As of this writing, this is all undocumented
I’m super interested in this feature, so that won’t deter me too much. There have been a number of questions since Availability Groups became a thing about how to automate adding new databases. All of the solutions were kind of awkward scripts to backup, restore, join, blah blah blah. This feature aims to make that a thing of the past.
There’s also not a ton of information about how this works, the option hasn’t made it to the GUI, and there may still be some kinks to work out. Some interesting information I’ve come across has been limited to this SAP on SQL blog post, and a Connect item by the Smartest Guy At SanDisk, Jimmy May.
The SAP on SQL Server blog post says that this feature uses the same method as Azure databases to create replicas; opening a direct data link, and Jimmy’s Connect item points to it being a backup and restore behind the scenes. The Extended Events sessions point to it being a backup and restore, so let’s look at those first.
Bring out your XML!
We’re going to need two sessions, because there are two sets of collectors, and it doesn’t make sense to lump them into one XE session. If you look in the GUI, there’s a new category called dbseed, and of course, everything is in the super cool kid debug channel.
![New Extended Event Smell]()
New Extended Event Smell
Quick setup scripts are below.
CREATE EVENT SESSION [DirectSeed] ON SERVER
ADD EVENT sqlserver.hadr_ar_controller_debug(
ACTION(sqlserver.database_id,sqlserver.sql_text,sqlserver.tsql_stack)),
ADD EVENT sqlserver.hadr_automatic_seeding_failure(
ACTION(sqlserver.database_id,sqlserver.sql_text,sqlserver.tsql_stack)),
ADD EVENT sqlserver.hadr_automatic_seeding_start(
ACTION(sqlserver.database_id,sqlserver.sql_text,sqlserver.tsql_stack)),
ADD EVENT sqlserver.hadr_automatic_seeding_state_transition(
ACTION(sqlserver.database_id,sqlserver.sql_text,sqlserver.tsql_stack)),
ADD EVENT sqlserver.hadr_automatic_seeding_success(
ACTION(sqlserver.database_id,sqlserver.sql_text,sqlserver.tsql_stack)),
ADD EVENT sqlserver.hadr_automatic_seeding_timeout(
ACTION(sqlserver.database_id,sqlserver.sql_text,sqlserver.tsql_stack))

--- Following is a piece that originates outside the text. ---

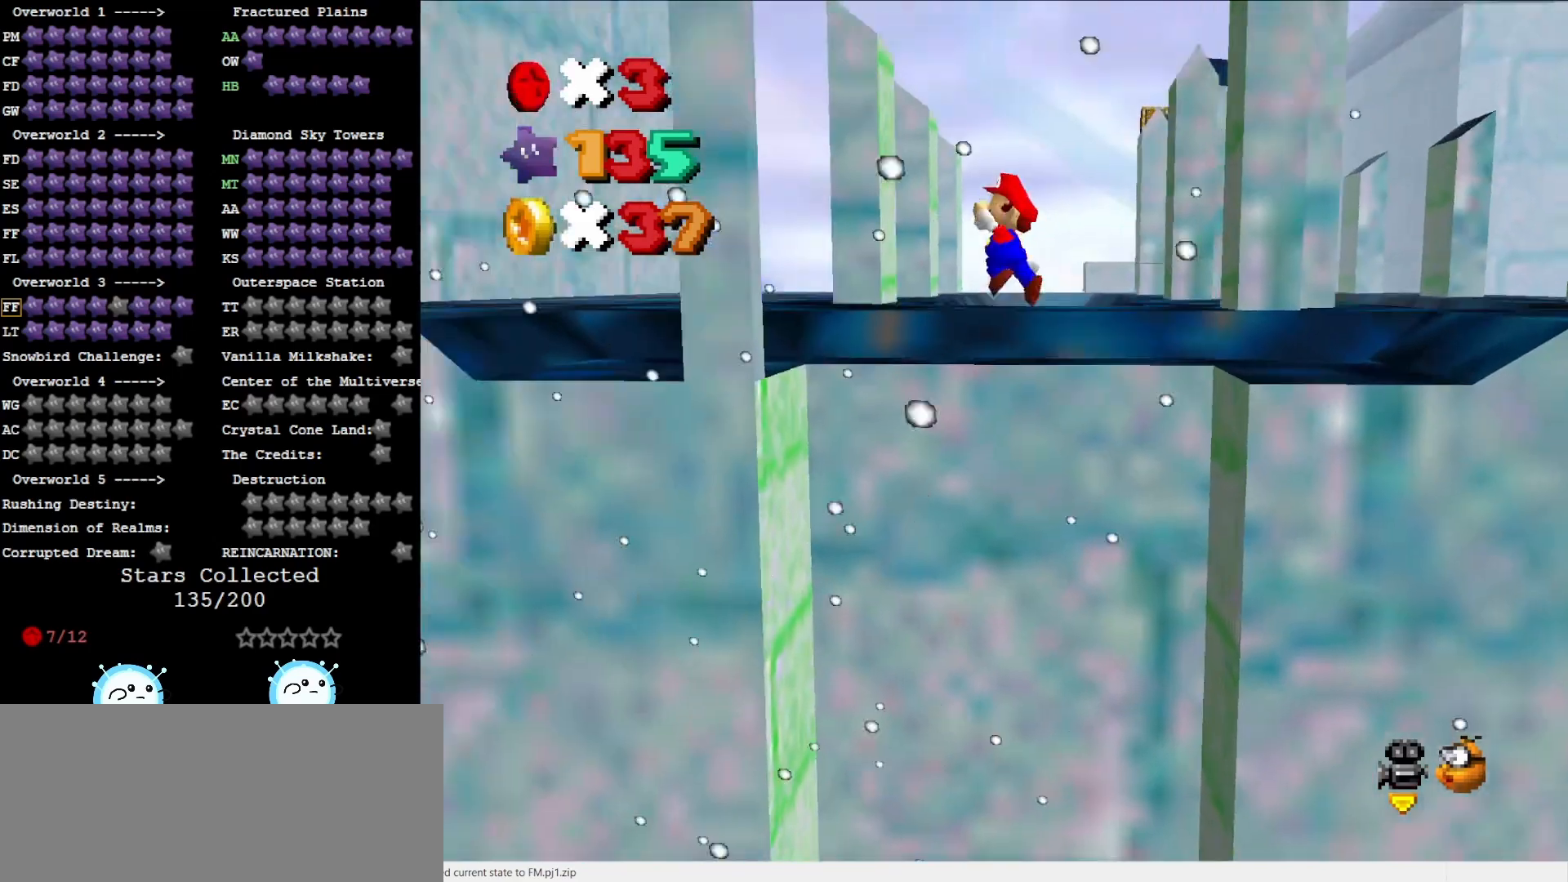
{"buttons": ["A"], "left_stick": "up-right", "events": [[117, "A", "up"], [367, "A", "down"], [367, "left_stick", "up-right"]]}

ADD TARGET package0.event_file(SET filename=N'C:\XE\DirectSeed.xel',max_rollover_files=(10))
GO
CREATE EVENT SESSION [PhysicalSeed] ON SERVER
ADD EVENT sqlserver.hadr_physical_seeding_backup_state_change(
ACTION(sqlserver.database_id,sqlserver.sql_text,sqlserver.tsql_stack)),
ADD EVENT sqlserver.hadr_physical_seeding_failure(
ACTION(sqlserver.database_id,sqlserver.sql_text,sqlserver.tsql_stack)),
ADD EVENT sqlserver.hadr_physical_seeding_forwarder_state_change(
ACTION(sqlserver.database_id,sqlserver.sql_text,sqlserver.tsql_stack)),
ADD EVENT sqlserver.hadr_physical_seeding_forwarder_target_state_change(
ACTION(sqlserver.database_id,sqlserver.sql_text,sqlserver.tsql_stack)),
ADD EVENT sqlserver.hadr_physical_seeding_progress(
ACTION(sqlserver.database_id,sqlserver.sql_text,sqlserver.tsql_stack)),
ADD EVENT sqlserver.hadr_physical_seeding_restore_state_change(
ACTION(sqlserver.database_id,sqlserver.sql_text,sqlserver.tsql_stack)),
ADD EVENT sqlserver.hadr_physical_seeding_schedule_long_task_failure(
ACTION(sqlserver.database_id,sqlserver.sql_text,sqlserver.tsql_stack)),
ADD EVENT sqlserver.hadr_physical_seeding_submit_callback(
ACTION(sqlserver.database_id,sqlserver.sql_text,sqlserver.tsql_stack))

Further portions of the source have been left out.